▸ Work order: Reproduce the material below word for word, leaving out the pictures.

Records taken from a dataset:
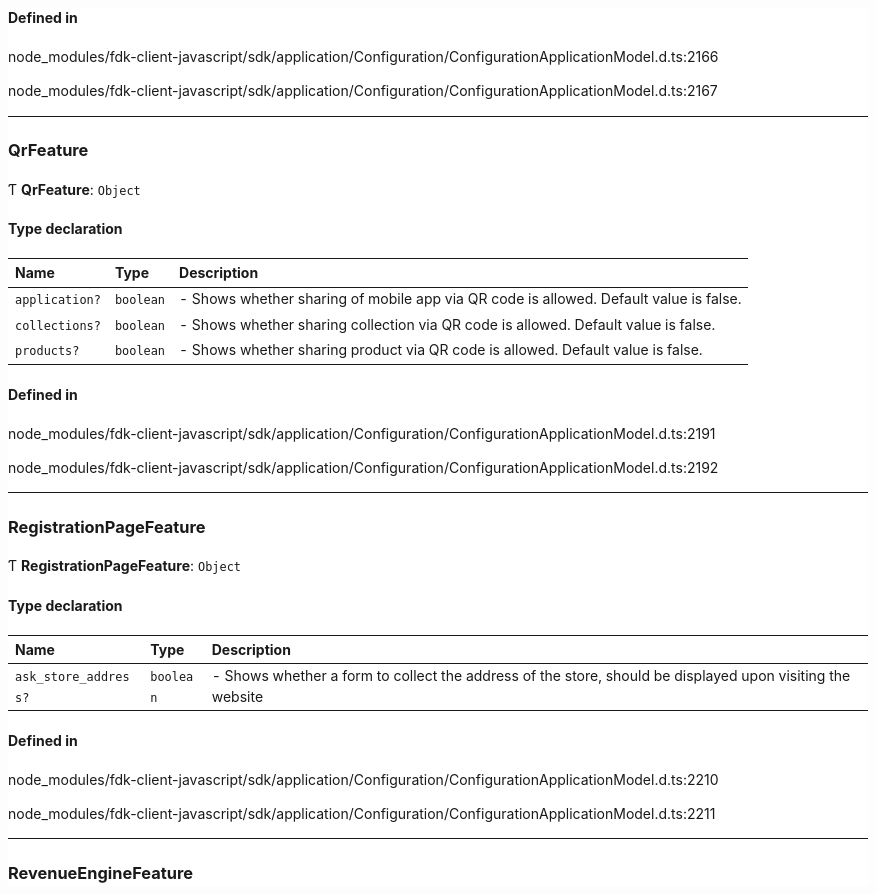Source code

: #### Defined in

node_modules/fdk-client-javascript/sdk/application/Configuration/ConfigurationApplicationModel.d.ts:2166

node_modules/fdk-client-javascript/sdk/application/Configuration/ConfigurationApplicationModel.d.ts:2167

___

### QrFeature

Ƭ **QrFeature**: `Object`

#### Type declaration

| Name | Type | Description |
| :------ | :------ | :------ |
| `application?` | `boolean` | - Shows whether sharing of mobile app via QR code is allowed. Default value is false. |
| `collections?` | `boolean` | - Shows whether sharing collection via QR code is allowed. Default value is false. |
| `products?` | `boolean` | - Shows whether sharing product via QR code is allowed. Default value is false. |

#### Defined in

node_modules/fdk-client-javascript/sdk/application/Configuration/ConfigurationApplicationModel.d.ts:2191

node_modules/fdk-client-javascript/sdk/application/Configuration/ConfigurationApplicationModel.d.ts:2192

___

### RegistrationPageFeature

Ƭ **RegistrationPageFeature**: `Object`

#### Type declaration

| Name | Type | Description |
| :------ | :------ | :------ |
| `ask_store_address?` | `boolean` | - Shows whether a form to collect the address of the store, should be displayed upon visiting the website |

#### Defined in

node_modules/fdk-client-javascript/sdk/application/Configuration/ConfigurationApplicationModel.d.ts:2210

node_modules/fdk-client-javascript/sdk/application/Configuration/ConfigurationApplicationModel.d.ts:2211

___

### RevenueEngineFeature
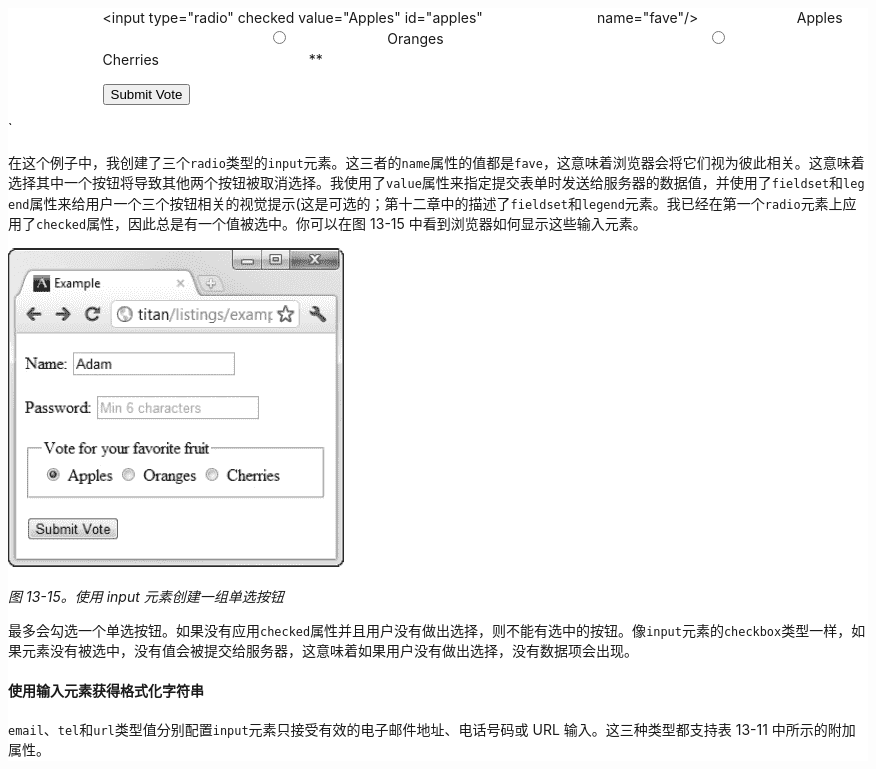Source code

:                         <input type="radio" checked value="Apples" id="apples"
                            name="fave"/>
                        Apples
                    </label>
                    <label for="oranges">
                        <input type="radio" value="Oranges" id="oranges" name="fave"/>
                        Oranges
                    </label>
                    <label for="cherries">
                        <input type="radio" value="Cherries" id="cherries" name="fave"/>
                        Cherries
                    </label>
                </fieldset>**
            </p>           
            <input type="submit" value="Submit Vote"/>
        </form>
    </body>
</html>`

在这个例子中，我创建了三个`radio`类型的`input`元素。这三者的`name`属性的值都是`fave`，这意味着浏览器会将它们视为彼此相关。这意味着选择其中一个按钮将导致其他两个按钮被取消选择。我使用了`value`属性来指定提交表单时发送给服务器的数据值，并使用了`fieldset`和`legend`属性来给用户一个三个按钮相关的视觉提示(这是可选的；第十二章中的描述了`fieldset`和`legend`元素。我已经在第一个`radio`元素上应用了`checked`属性，因此总是有一个值被选中。你可以在图 13-15 中看到浏览器如何显示这些输入元素。

![Image](img/1315.jpg)

*图 13-15。使用 input 元素创建一组单选按钮*

最多会勾选一个单选按钮。如果没有应用`checked`属性并且用户没有做出选择，则不能有选中的按钮。像`input`元素的`checkbox`类型一样，如果元素没有被选中，没有值会被提交给服务器，这意味着如果用户没有做出选择，没有数据项会出现。

#### 使用输入元素获得格式化字符串

`email`、`tel`和`url`类型值分别配置`input`元素只接受有效的电子邮件地址、电话号码或 URL 输入。这三种类型都支持表 13-11 中所示的附加属性。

▸ Your solution:
Source code

: #### Defined in

node_modules/fdk-client-javascript/sdk/application/Configuration/ConfigurationApplicationModel.d.ts:2166

node_modules/fdk-client-javascript/sdk/application/Configuration/ConfigurationApplicationModel.d.ts:2167

___

### QrFeature

Ƭ **QrFeature**: `Object`

#### Type declaration

| Name | Type | Description |
| :------ | :------ | :------ |
| `application?` | `boolean` | - Shows whether sharing of mobile app via QR code is allowed. Default value is false. |
| `collections?` | `boolean` | - Shows whether sharing collection via QR code is allowed. Default value is false. |
| `products?` | `boolean` | - Shows whether sharing product via QR code is allowed. Default value is false. |

#### Defined in

node_modules/fdk-client-javascript/sdk/application/Configuration/ConfigurationApplicationModel.d.ts:2191

node_modules/fdk-client-javascript/sdk/application/Configuration/ConfigurationApplicationModel.d.ts:2192

___

### RegistrationPageFeature

Ƭ **RegistrationPageFeature**: `Object`

#### Type declaration

| Name | Type | Description |
| :------ | :------ | :------ |
| `ask_store_address?` | `boolean` | - Shows whether a form to collect the address of the store, should be displayed upon visiting the website |

#### Defined in

node_modules/fdk-client-javascript/sdk/application/Configuration/ConfigurationApplicationModel.d.ts:2210

node_modules/fdk-client-javascript/sdk/application/Configuration/ConfigurationApplicationModel.d.ts:2211

___

### RevenueEngineFeature
Source code

:                         <input type="radio" checked value="Apples" id="apples"
                            name="fave"/>
                        Apples
                    </label>
                    <label for="oranges">
                        <input type="radio" value="Oranges" id="oranges" name="fave"/>
                        Oranges
                    </label>
                    <label for="cherries">
                        <input type="radio" value="Cherries" id="cherries" name="fave"/>
                        Cherries
                    </label>
                </fieldset>**
            </p>           
            <input type="submit" value="Submit Vote"/>
        </form>
    </body>
</html>`

在这个例子中，我创建了三个`radio`类型的`input`元素。这三者的`name`属性的值都是`fave`，这意味着浏览器会将它们视为彼此相关。这意味着选择其中一个按钮将导致其他两个按钮被取消选择。我使用了`value`属性来指定提交表单时发送给服务器的数据值，并使用了`fieldset`和`legend`属性来给用户一个三个按钮相关的视觉提示(这是可选的；第十二章中的描述了`fieldset`和`legend`元素。我已经在第一个`radio`元素上应用了`checked`属性，因此总是有一个值被选中。你可以在图 13-15 中看到浏览器如何显示这些输入元素。

![Image](img/1315.jpg)

*图 13-15。使用 input 元素创建一组单选按钮*

最多会勾选一个单选按钮。如果没有应用`checked`属性并且用户没有做出选择，则不能有选中的按钮。像`input`元素的`checkbox`类型一样，如果元素没有被选中，没有值会被提交给服务器，这意味着如果用户没有做出选择，没有数据项会出现。

#### 使用输入元素获得格式化字符串

`email`、`tel`和`url`类型值分别配置`input`元素只接受有效的电子邮件地址、电话号码或 URL 输入。这三种类型都支持表 13-11 中所示的附加属性。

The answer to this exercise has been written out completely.